Many paint companies offer online tools and mobile apps that allow homeowners to upload photos of their homes and experiment with different paint colors. Examples include Sherwin-Williams’ ColorSnap® Visualizer, Benjamin Moore’s Personal Color Viewer, and Behr’s Paint Your Place®.

What is the best approach to determining a harmonious color combination for my home’s exterior?

Start by considering the architectural style of your home and its natural surroundings. Utilize color wheels and consult with design professionals if possible. Neutrals are generally safe, while complementary colors can add bold contrast.

Can you suggest modern exterior paint options that enhance curb appeal?

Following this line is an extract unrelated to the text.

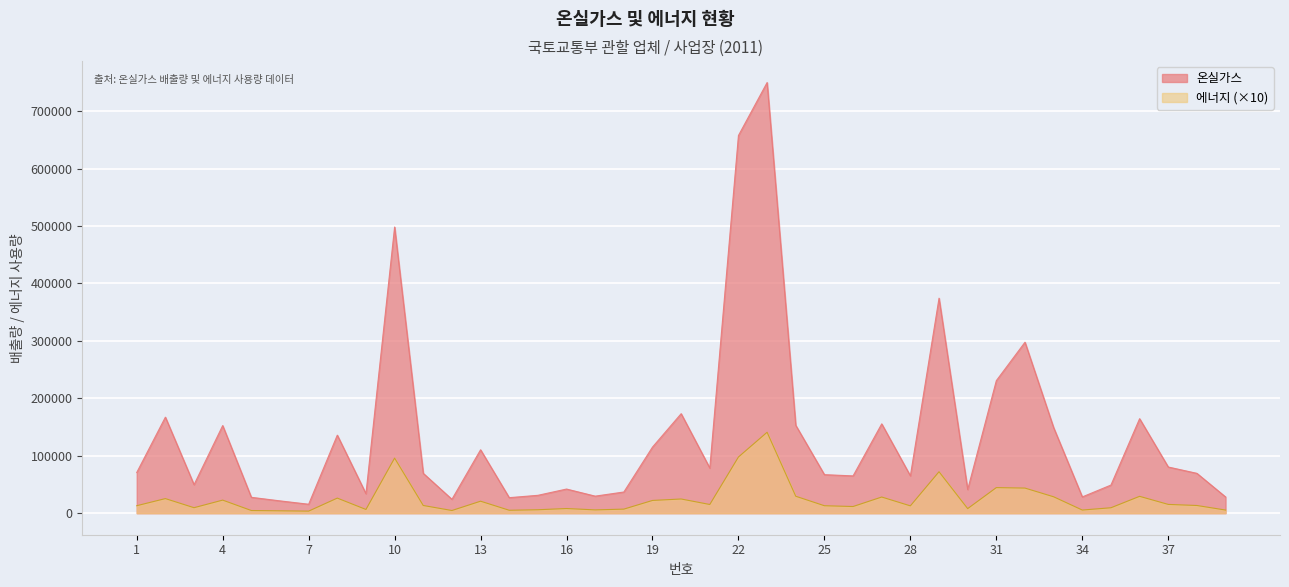

Reading left to right, list all the values displayed in this chart.

온실가스: 1=70829	2=167188	3=49618	4=152566	5=27636	6=21432	7=15587	8=135869	9=33940	10=498215	11=69381	12=24175	13=110402	14=27037	15=31119	16=42037	17=29683	18=36890	19=115113	20=173247	21=78584	22=657563	23=749789	24=152977	25=67079	26=64938	27=155519	28=65013	29=374313	30=41158	31=230813	32=297679	33=148935	34=28344	35=48994	36=164550	37=80398	38=69381	39=28289
에너지: 1=13010	2=25400	3=9550	4=22770	5=4650	6=4140	7=3590	8=26260	9=6490	10=95880	11=13400	12=4660	13=20880	14=5100	15=6000	16=8120	17=5750	18=7070	19=22190	20=24710	21=15150	22=97820	23=140880	24=29490	25=12990	26=11600	27=28140	28=12760	29=72170	30=7950	31=44540	32=43720	33=28550	34=5480	35=9450	36=29340	37=15290	38=13400	39=5460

For a modern look, consider a palette that includes neutral grays, crisp whites, or deep blue. Matte finishes can add a contemporary touch, while a pop of color on the front door can create a welcoming focal point.

Where can I get ideas for the colors I want to paint my exterior?

You can find inspiration in historical sites, home design periodicals, neighborhood walks, and the natural world. Global visual inspiration can also be found on social media sites like Pinterest and Instagram.

What are the considerations for choosing paint colors that complement the roof?

The roof color should be a starting point. It lasts longer than paint, so select a paint color that matches or is harmonious with the roofing. For example, cool roof colors pair well with blues, greens, and grays, while warm roofs pair well with creams, beiges, or browns.

What are the residential home’s popular exterior paint colors?

This can vary depending on the place and structural design; however, trending color includes warm neutrals, greens and the everlasting blue. Darker colors and supplementary colors are also becoming in-demand as they create a sophisticated contrast with primary colors.